___ TEXT BLOCK ___

## Simple Bayes Filter to Predict US Birth States by Name

A simple program that generates the most likely state you were born in given your name or name and birth year.
Using the dataset found here: https://www.ssa.gov/oact/babynames/limits.html

In [10]:
# Import necessary libraries

import nltk
import numpy as np
import pandas as pd
import matplotlib as plt
import seaborn as sns
import os

# Setting some visualization parameters
sns.set(style="darkgrid")


In [None]:
# Import the list of names by state
fpath = os.getcwd() + "/namesbystate/"
nameFiles = os.listdir(fpath)

# Build the dataframe
stateDFs = []
for nf in nameFiles:
    state = nf.split(".")[0]
    with open(fpath + nf) as namesFile:
        stateDFs.append(pd.read_table(namesFile, sep=",", names=["State","Gender","Year","Name","Count"]))

names = pd.concat(stateDFs)


In [26]:
# Analyze the dataframe
#print(names.size)
#print(names.columns)
#pd.isnull(names).any()
#names.nunique()

#g = sns.FacetGrid(tips, row="sex", col="time", margin_titles=True)
#bins = np.linspace(0, 60, 13)
#g.map(plt.hist, "total_bill", color="steelblue", bins=bins)

# Get the overall frequencies, which names are most popular across the dataset?
name_freq = names.groupby('Name').sum().Count.sort_values(ascending=False)
name_freq[:5]
# best = names_freq.nlargest()

___

TASK DETAILS ▸ State whether each statement agrees with the notebook on predicting US birth states by name, answering yes or no and quoting the words of the notebook that decide it. (a) The program can take a birth year as well as a name. (b) The visualization style is set to "whitegrid". (c) The name frequencies are sorted from least to most popular.

___ EXCERPTED DATA ___

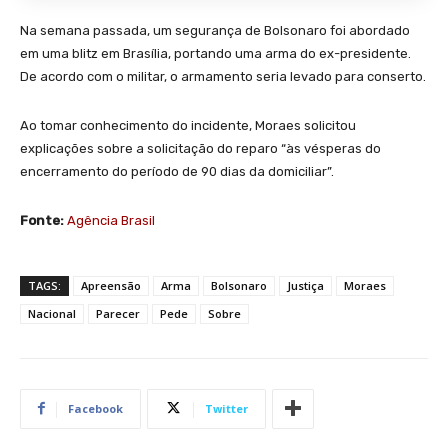
Na semana passada, um segurança de Bolsonaro foi abordado
em uma blitz em Brasília, portando uma arma do ex-presidente.
De acordo com o militar, o armamento seria levado para conserto.
Ao tomar conhecimento do incidente, Moraes solicitou
explicações sobre a solicitação do reparo “às vésperas do
encerramento do período de 90 dias da domiciliar”.
Fonte:
Agência Brasil
TAGS:
Apreensão
Arma
Bolsonaro
Justiça
Moraes
Nacional
Parecer
Pede
Sobre
Facebook
Twitter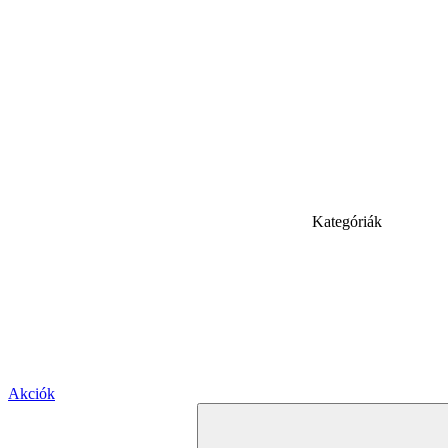
Kategóriák
Akciók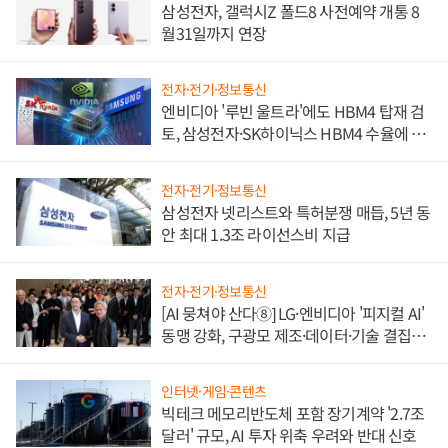
삼성전자, 갤럭시Z 폴드8 사전예약 개통 8
월31일까지 연장
전자·전기·정보통신
엔비디아 '루빈 울트라'에도 HBM4 탑재 검
토, 삼성전자·SK하이닉스 HBM4 수율에 주
도권 갈린다
전자·전기·정보통신
삼성전자 넷리스트와 특허분쟁 매듭, 5년 동
안 최대 1.3조 라이선스비 지급
전자·전기·정보통신
[AI 뭉쳐야 산다⑧] LG·엔비디아 '피지컬 AI'
동맹 강화, 구광모 제조·데이터·기술 결집
해 종합 로보틱스 기업으로
인터넷·게임·콘텐츠
빅테크 메모리반도체 포함 장기계약 '2.7조
달러' 규모, AI 투자 위축 우려와 반대 신호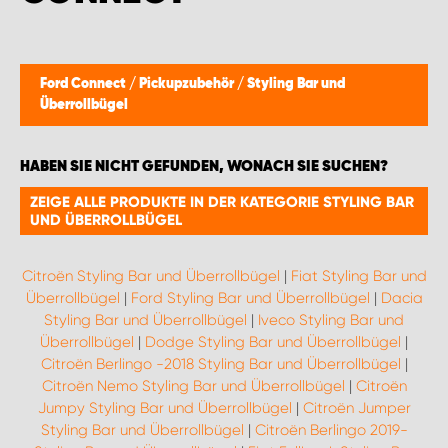
Ford Connect
/
Pickupzubehör
/
Styling Bar und
Überrollbügel
HABEN SIE NICHT GEFUNDEN, WONACH SIE SUCHEN?
ZEIGE ALLE PRODUKTE IN DER KATEGORIE STYLING BAR
UND ÜBERROLLBÜGEL
Citroën Styling Bar und Überrollbügel
|
Fiat Styling Bar und
Überrollbügel
|
Ford Styling Bar und Überrollbügel
|
Dacia
Styling Bar und Überrollbügel
|
Iveco Styling Bar und
Überrollbügel
|
Dodge Styling Bar und Überrollbügel
|
Citroën Berlingo -2018 Styling Bar und Überrollbügel
|
Citroën Nemo Styling Bar und Überrollbügel
|
Citroën
Jumpy Styling Bar und Überrollbügel
|
Citroën Jumper
Styling Bar und Überrollbügel
|
Citroën Berlingo 2019-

___

EXERCISE SOLUTION ▸
(a) Yes: "given your name or name and birth year"
(b) No: "sns.set(style="darkgrid")"
(c) No: "sort_values(ascending=False)"